When Oppenheimer released “The Act of Killing,” he hoped that the Indonesian people would quickly acknowledge the scale of the crimes committed against P.K.I. supporters. “In effect, the films didn’t have much work to do. Everyone knew the king was naked but couldn’t say. Everyone knew the propaganda was a lie but couldn’t say that. I thought once we intervened in that cognitive dissonance that would be it.”

Oppenheimer and his team never released “The Act of Killing” or “The Look of Silence” in Indonesian theatres, in order to avoid facing a ban by Indonesia’s national Film Censorship Institute. Nonetheless, in response to Indonesian conservatives’ angry reaction to public showings of “The Look of Silence,” the Institute placed a ban on commercial showings of the film. Throughout the country, private showings have been shut down by police and violently disrupted by Islamist and anti-Communist militant groups, who have interpreted the Film Censorship Institute’s policy as a blanket ban on all public screenings of the film. On September 30th, one of the biggest planned screenings of “The Look of Silence,” at the Jakarta Theological Seminary, was cancelled by police. (Oppenheimer counted sixty-two planned screenings throughout the country, the majority of which did not get shut down.)

I spoke with Muhammad Fuad, the lead commando in efforts by an activist group called the People’s Islamic Forum to disrupt showings of “The Look of Silence” in Yogyakarta. Fuad is a Muslim hard-liner, but, like many conservative Indonesians who want to move on from Suharto-era propaganda, he did not endorse “G30s/PKI.” “We must remind people of the true history, but not through that movie. Better that we do it through dialogue and the historical evidence that exists.” He went on, “We don’t know whether the film is one hundred per cent true or not.” Nonetheless, he thought that Oppenheimer’s films were much more problematic. He said that it was because of his organization’s commitment to preventing the return of Communism that he had been asked to disrupt dozens of showings of “The Look of Silence. “My colleagues that have expertise on the matter have looked into it and concluded that the film is consistent with Communist teachings,” Fuad said.
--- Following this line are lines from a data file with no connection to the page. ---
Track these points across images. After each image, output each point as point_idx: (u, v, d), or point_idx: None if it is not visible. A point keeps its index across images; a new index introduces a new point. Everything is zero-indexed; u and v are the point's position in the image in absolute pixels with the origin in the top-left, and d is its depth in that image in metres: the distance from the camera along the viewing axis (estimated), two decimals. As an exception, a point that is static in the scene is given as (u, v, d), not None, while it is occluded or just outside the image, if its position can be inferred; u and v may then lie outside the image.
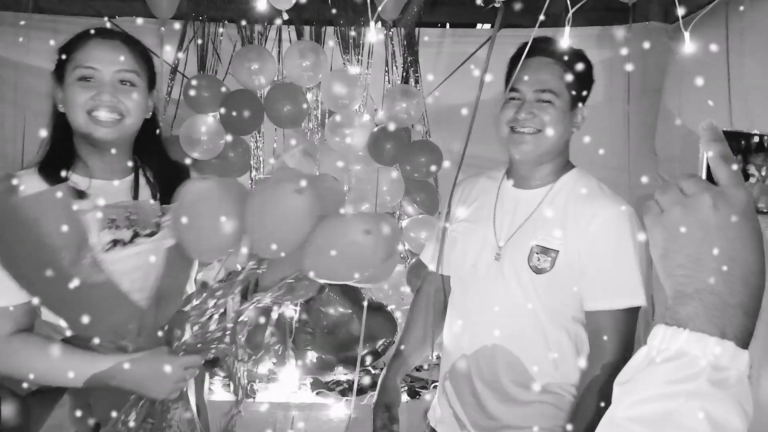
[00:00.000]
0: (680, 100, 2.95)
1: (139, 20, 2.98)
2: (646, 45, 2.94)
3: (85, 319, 1.21)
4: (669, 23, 2.96)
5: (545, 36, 1.53)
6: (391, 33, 3.07)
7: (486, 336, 1.57)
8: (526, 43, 1.49)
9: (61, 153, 1.36)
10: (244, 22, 3.00)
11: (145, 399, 1.26)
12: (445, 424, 1.68)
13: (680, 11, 1.30)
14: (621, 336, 1.46)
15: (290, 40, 3.07)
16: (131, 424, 1.23)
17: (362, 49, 3.10)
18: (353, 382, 2.71)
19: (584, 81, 1.56)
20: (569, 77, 1.50)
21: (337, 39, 3.11)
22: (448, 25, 3.19)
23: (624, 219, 1.48)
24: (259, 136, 3.14)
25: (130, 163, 1.42)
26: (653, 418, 0.58)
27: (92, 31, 1.34)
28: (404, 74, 3.11)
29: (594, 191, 1.53)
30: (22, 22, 2.68)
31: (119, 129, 1.33)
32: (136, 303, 1.29)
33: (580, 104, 1.56)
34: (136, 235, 1.32)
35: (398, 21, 2.92)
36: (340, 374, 2.83)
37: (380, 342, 2.92)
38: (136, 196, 1.39)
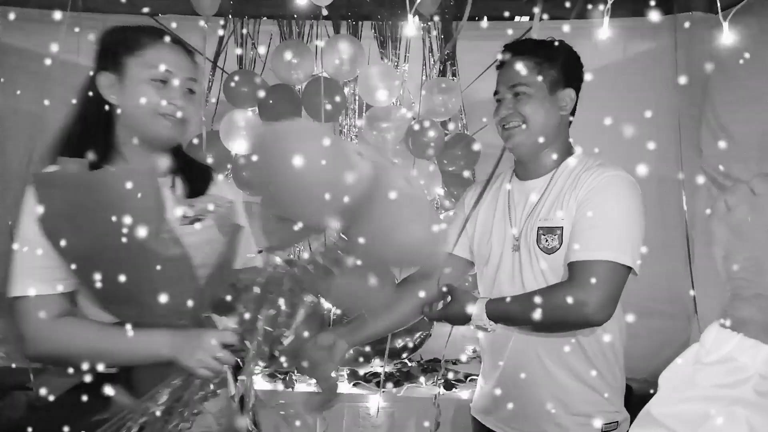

A year ago, when the reformist President Joko “Jokowi” Widodo took office, activists had high hopes that the fiftieth anniversary of the killings would bring a serious attempt to redress past wrongs. But even Jokowi’s most milquetoast statements about reconciliation have met harsh resistance from conservative politicians and Islamist groups, who paint the P.K.I. as a symbol of the secular and progressive forces that they believe continue to undermine Indonesia. During the days leading up to the October 1st commemoration, several of Jokowi’s confidants attempted to stave off controversy by announcing that the President had no intention of apologizing to the victims of the anti-Communist slaughter. So it was no surprise when, at a ceremony commemorating the slain generals, Jokowi made clear that he, like Indonesia’s previous President, Susilo Bambang Yudhoyono, would not be offering an official apology. “Apologize to whom?” he asked. “Who should forgive whom when both sides claim to be victims?”